Revision comparison data:
◇ ◇ ◇ ◇
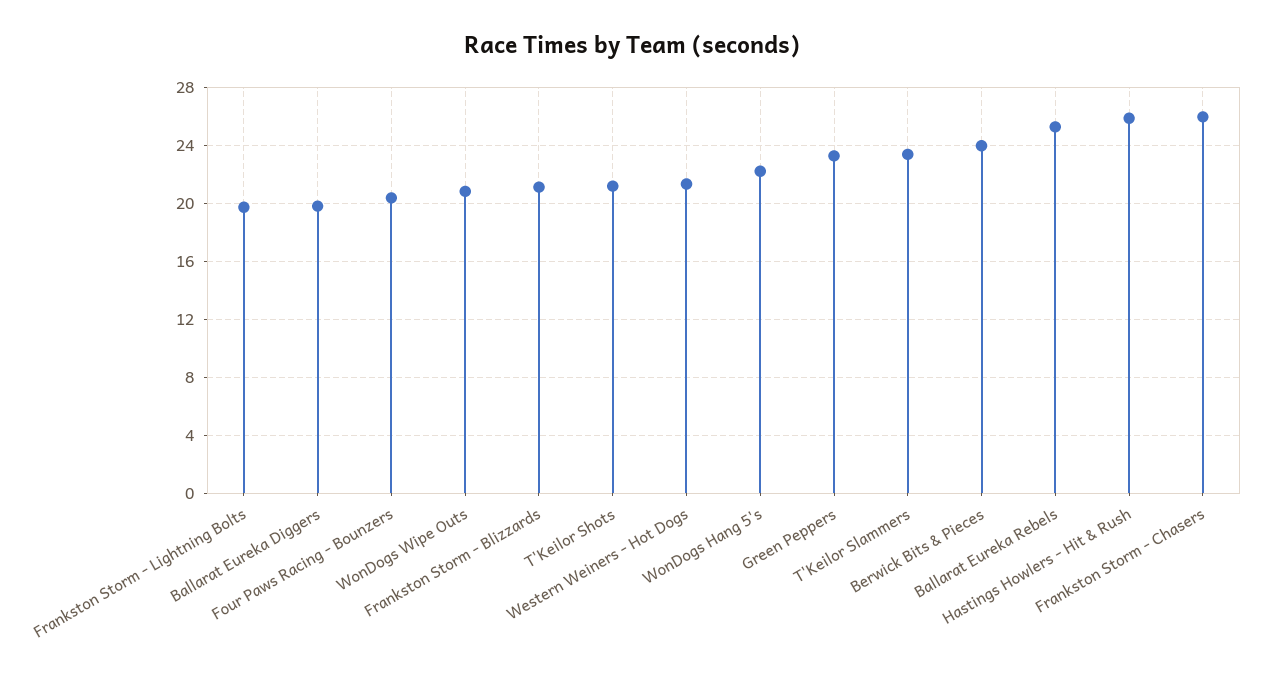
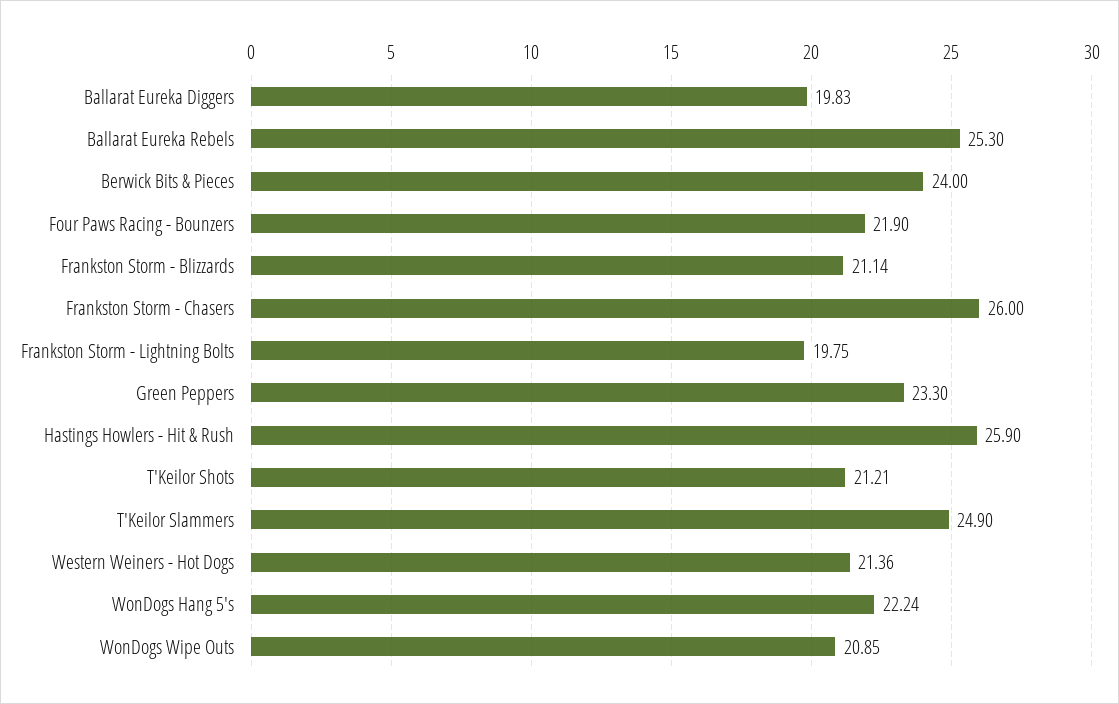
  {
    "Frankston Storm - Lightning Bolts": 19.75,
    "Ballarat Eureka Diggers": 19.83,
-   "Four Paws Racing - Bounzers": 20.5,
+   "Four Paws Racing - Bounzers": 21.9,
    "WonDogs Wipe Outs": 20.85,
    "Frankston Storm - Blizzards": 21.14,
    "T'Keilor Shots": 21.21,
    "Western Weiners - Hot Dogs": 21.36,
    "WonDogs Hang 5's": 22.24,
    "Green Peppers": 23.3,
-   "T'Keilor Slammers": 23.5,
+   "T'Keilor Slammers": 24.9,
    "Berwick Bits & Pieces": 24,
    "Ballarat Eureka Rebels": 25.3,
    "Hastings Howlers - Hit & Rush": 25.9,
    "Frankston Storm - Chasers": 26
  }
◇ ◇ ◇ ◇
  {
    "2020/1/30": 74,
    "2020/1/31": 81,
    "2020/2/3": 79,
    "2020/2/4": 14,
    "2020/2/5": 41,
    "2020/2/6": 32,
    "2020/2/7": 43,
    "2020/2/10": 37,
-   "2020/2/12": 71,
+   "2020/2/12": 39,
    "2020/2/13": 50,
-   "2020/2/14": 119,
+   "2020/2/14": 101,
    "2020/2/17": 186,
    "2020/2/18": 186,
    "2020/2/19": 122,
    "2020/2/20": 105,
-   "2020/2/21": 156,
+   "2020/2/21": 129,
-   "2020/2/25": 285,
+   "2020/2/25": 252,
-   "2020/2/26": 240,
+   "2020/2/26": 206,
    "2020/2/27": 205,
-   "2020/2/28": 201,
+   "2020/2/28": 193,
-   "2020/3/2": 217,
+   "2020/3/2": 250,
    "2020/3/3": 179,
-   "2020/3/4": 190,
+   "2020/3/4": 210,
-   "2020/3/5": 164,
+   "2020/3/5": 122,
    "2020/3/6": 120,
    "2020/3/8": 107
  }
◇ ◇ ◇ ◇
» **TASK REQUIREMENTS**:
I need each line of the entries that holds the string "Keilor" located and copied.

» **EXPECTED ANSWER**:
    "T'Keilor Shots": 21.21,
-   "T'Keilor Slammers": 23.5,
+   "T'Keilor Slammers": 24.9,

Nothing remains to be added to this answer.